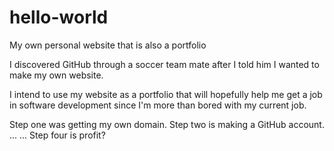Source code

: # hello-world
My own personal website that is also a portfolio

I discovered GitHub through a soccer team mate after I told him I wanted to make my own website.

I intend to use my  website as a portfolio that will hopefully help me get a job in software development since I'm more than bored with my current job.

Step one was getting my own domain.
Step two is making a GitHub account.
...
...
Step four is profit?
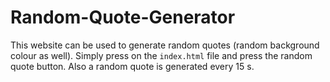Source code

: # Random-Quote-Generator

This website can be used to generate random quotes (random background colour as well). Simply press on the `index.html` file and press the random quote button. Also a random quote is generated every 15 s.
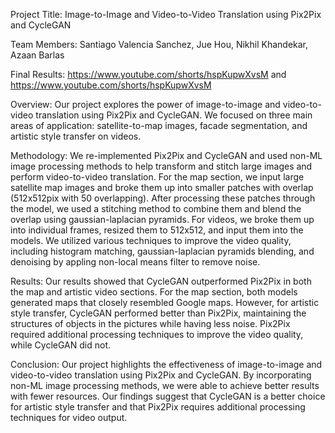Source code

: Project Title: Image-to-Image and Video-to-Video Translation using Pix2Pix and CycleGAN

Team Members: Santiago Valencia Sanchez, Jue Hou, Nikhil Khandekar, Azaan Barlas

Final Results: https://www.youtube.com/shorts/hspKupwXvsM and https://www.youtube.com/shorts/hspKupwXvsM

Overview:
Our project explores the power of image-to-image and video-to-video translation using Pix2Pix and CycleGAN. We focused on three main areas of application: satellite-to-map images, facade segmentation, and artistic style transfer on videos.

Methodology:
We re-implemented Pix2Pix and CycleGAN and used non-ML image processing methods to help transform and stitch large images and perform video-to-video translation. 
For the map section, we input large satellite map images and broke them up into smaller patches with overlap (512x512pix with 50 overlapping). After processing these patches through the model, we used a stitching method to combine them and blend the overlap using gaussian-laplacian pyramids. 
For videos, we broke them up into individual frames, resized them to 512x512, and input them into the models. We utilized various techniques to improve the video quality, including histogram matching, gaussian-laplacian pyramids blending, and denoising by appling non-local means filter to remove noise.

Results:
Our results showed that CycleGAN outperformed Pix2Pix in both the map and artistic video sections. For the map section, both models generated maps that closely resembled Google maps. However, for artistic style transfer, CycleGAN performed better than Pix2Pix, maintaining the structures of objects in the pictures while having less noise. Pix2Pix required additional processing techniques to improve the video quality, while CycleGAN did not.

Conclusion:
Our project highlights the effectiveness of image-to-image and video-to-video translation using Pix2Pix and CycleGAN. By incorporating non-ML image processing methods, we were able to achieve better results with fewer resources. Our findings suggest that CycleGAN is a better choice for artistic style transfer and that Pix2Pix requires additional processing techniques for video output.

Required action: Copy out the lines from the start of the rows up to and including the line containing "For videos, we", leaving out the pictures.

Written reply:
Source code

: # hello-world
My own personal website that is also a portfolio

I discovered GitHub through a soccer team mate after I told him I wanted to make my own website.

I intend to use my  website as a portfolio that will hopefully help me get a job in software development since I'm more than bored with my current job.

Step one was getting my own domain.
Step two is making a GitHub account.
...
...
Step four is profit?
Source code

: # Random-Quote-Generator

This website can be used to generate random quotes (random background colour as well). Simply press on the `index.html` file and press the random quote button. Also a random quote is generated every 15 s.
Source code

: Project Title: Image-to-Image and Video-to-Video Translation using Pix2Pix and CycleGAN

Team Members: Santiago Valencia Sanchez, Jue Hou, Nikhil Khandekar, Azaan Barlas

Final Results: https://www.youtube.com/shorts/hspKupwXvsM and https://www.youtube.com/shorts/hspKupwXvsM

Overview:
Our project explores the power of image-to-image and video-to-video translation using Pix2Pix and CycleGAN. We focused on three main areas of application: satellite-to-map images, facade segmentation, and artistic style transfer on videos.

Methodology:
We re-implemented Pix2Pix and CycleGAN and used non-ML image processing methods to help transform and stitch large images and perform video-to-video translation. 
For the map section, we input large satellite map images and broke them up into smaller patches with overlap (512x512pix with 50 overlapping). After processing these patches through the model, we used a stitching method to combine them and blend the overlap using gaussian-laplacian pyramids. 
For videos, we broke them up into individual frames, resized them to 512x512, and input them into the models. We utilized various techniques to improve the video quality, including histogram matching, gaussian-laplacian pyramids blending, and denoising by appling non-local means filter to remove noise.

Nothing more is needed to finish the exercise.